# [Action item]
From the entries below, copy each line in which the word "online" occurs.

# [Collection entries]
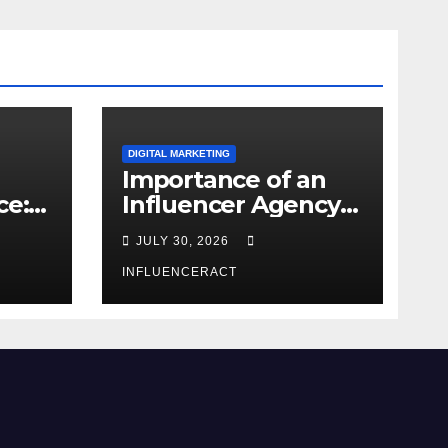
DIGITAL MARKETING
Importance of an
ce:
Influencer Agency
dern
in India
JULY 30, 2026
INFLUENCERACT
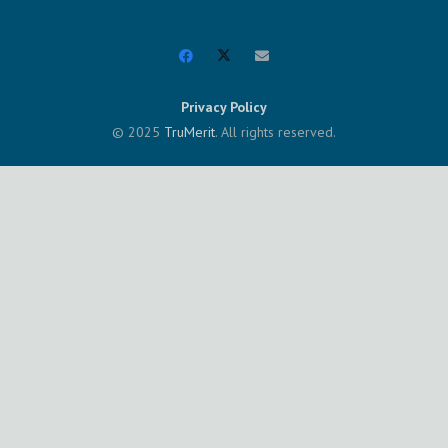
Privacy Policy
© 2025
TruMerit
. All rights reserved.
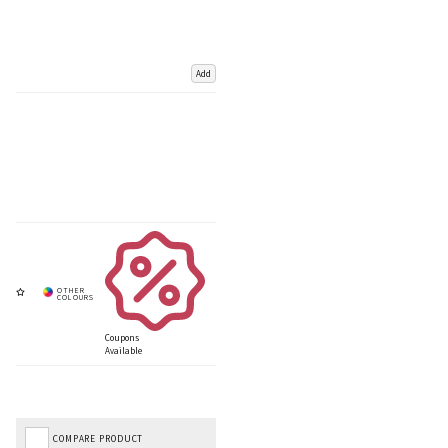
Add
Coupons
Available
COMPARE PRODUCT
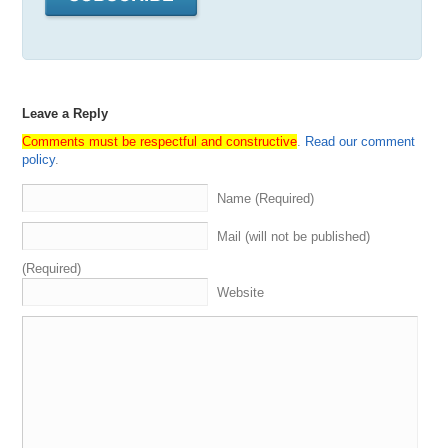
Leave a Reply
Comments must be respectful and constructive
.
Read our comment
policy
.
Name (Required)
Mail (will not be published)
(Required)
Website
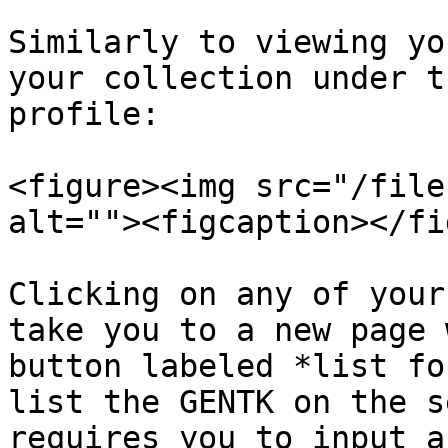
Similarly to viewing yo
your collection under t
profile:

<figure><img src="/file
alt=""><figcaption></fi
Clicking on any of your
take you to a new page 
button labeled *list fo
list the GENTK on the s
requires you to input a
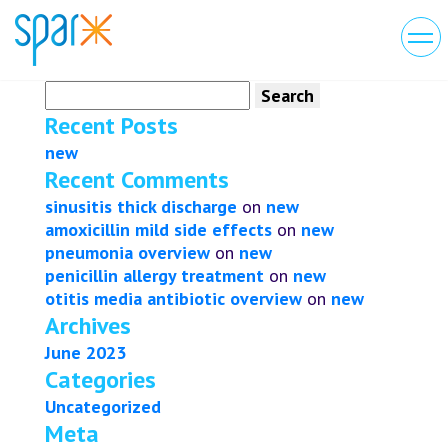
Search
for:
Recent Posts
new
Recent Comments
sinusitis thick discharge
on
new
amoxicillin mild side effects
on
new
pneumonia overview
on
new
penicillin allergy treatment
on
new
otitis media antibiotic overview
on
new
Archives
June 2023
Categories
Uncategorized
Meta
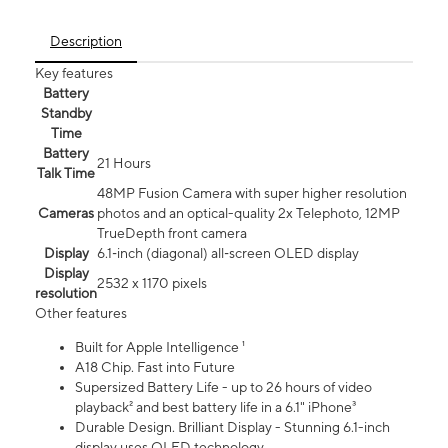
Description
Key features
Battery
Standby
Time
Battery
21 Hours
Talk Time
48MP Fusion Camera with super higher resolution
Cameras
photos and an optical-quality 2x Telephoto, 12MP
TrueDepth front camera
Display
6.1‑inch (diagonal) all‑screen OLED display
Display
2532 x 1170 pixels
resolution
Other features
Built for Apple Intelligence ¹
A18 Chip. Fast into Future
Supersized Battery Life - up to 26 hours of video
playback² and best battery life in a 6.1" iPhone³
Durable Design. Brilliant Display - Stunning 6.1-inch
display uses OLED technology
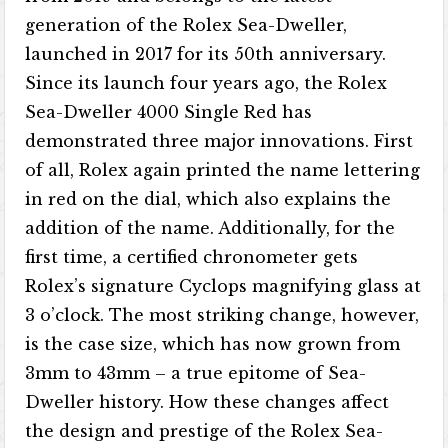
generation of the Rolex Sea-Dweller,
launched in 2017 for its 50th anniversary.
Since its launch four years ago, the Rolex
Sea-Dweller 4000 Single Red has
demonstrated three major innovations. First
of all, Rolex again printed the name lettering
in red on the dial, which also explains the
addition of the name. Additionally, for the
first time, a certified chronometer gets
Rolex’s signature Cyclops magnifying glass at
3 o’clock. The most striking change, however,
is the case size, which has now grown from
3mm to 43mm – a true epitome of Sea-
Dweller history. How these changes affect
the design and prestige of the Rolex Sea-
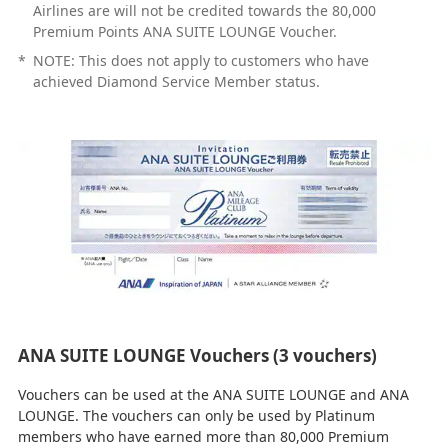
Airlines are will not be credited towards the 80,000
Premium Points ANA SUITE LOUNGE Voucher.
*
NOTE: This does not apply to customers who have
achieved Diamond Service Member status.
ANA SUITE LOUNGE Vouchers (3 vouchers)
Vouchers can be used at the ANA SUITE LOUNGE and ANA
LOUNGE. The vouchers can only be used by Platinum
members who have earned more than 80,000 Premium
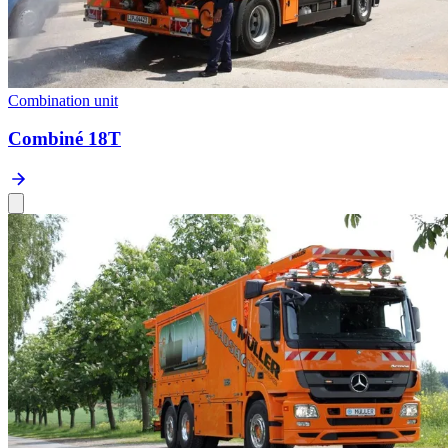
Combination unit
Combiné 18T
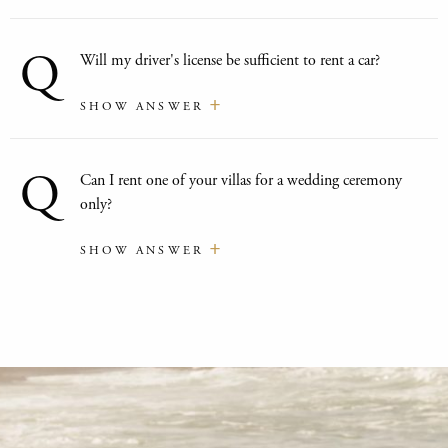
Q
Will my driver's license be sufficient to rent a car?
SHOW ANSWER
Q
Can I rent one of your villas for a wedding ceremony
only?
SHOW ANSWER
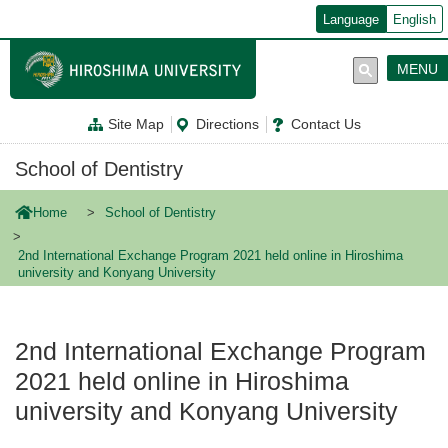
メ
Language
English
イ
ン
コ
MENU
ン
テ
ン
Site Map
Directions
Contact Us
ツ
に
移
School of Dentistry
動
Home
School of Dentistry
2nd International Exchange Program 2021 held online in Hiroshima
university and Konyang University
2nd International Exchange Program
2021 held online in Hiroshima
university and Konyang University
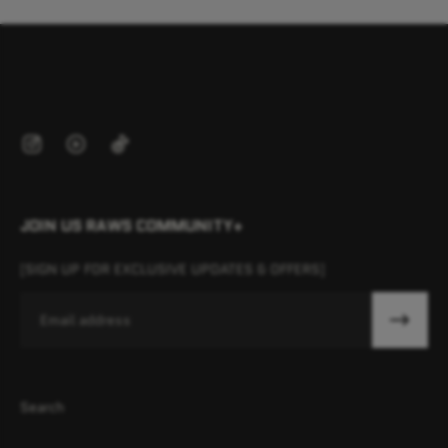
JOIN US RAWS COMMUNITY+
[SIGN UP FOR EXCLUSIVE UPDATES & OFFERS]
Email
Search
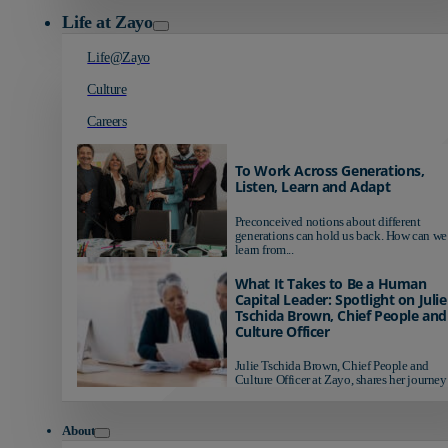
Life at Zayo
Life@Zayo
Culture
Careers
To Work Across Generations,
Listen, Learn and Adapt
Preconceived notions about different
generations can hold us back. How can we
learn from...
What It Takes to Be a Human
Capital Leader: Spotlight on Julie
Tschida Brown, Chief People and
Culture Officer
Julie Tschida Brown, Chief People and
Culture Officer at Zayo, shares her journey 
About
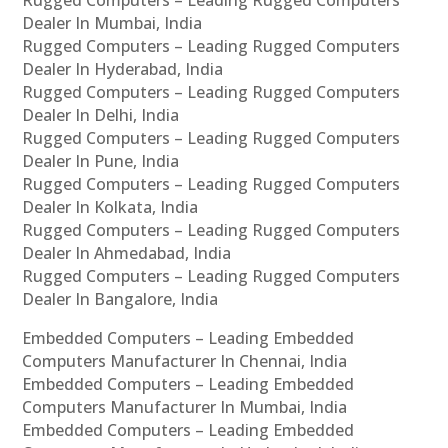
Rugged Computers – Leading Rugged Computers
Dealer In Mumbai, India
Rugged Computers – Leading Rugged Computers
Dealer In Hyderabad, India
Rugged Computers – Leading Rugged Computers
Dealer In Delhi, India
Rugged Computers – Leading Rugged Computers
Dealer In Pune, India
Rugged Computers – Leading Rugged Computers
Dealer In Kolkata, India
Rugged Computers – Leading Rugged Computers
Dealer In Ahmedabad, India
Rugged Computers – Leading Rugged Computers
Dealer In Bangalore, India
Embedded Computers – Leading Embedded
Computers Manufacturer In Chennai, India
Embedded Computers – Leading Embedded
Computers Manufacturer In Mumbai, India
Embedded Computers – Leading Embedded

# [Expected output]
2nd International Exchange Program 2021 held online in Hiroshima
2021 held online in Hiroshima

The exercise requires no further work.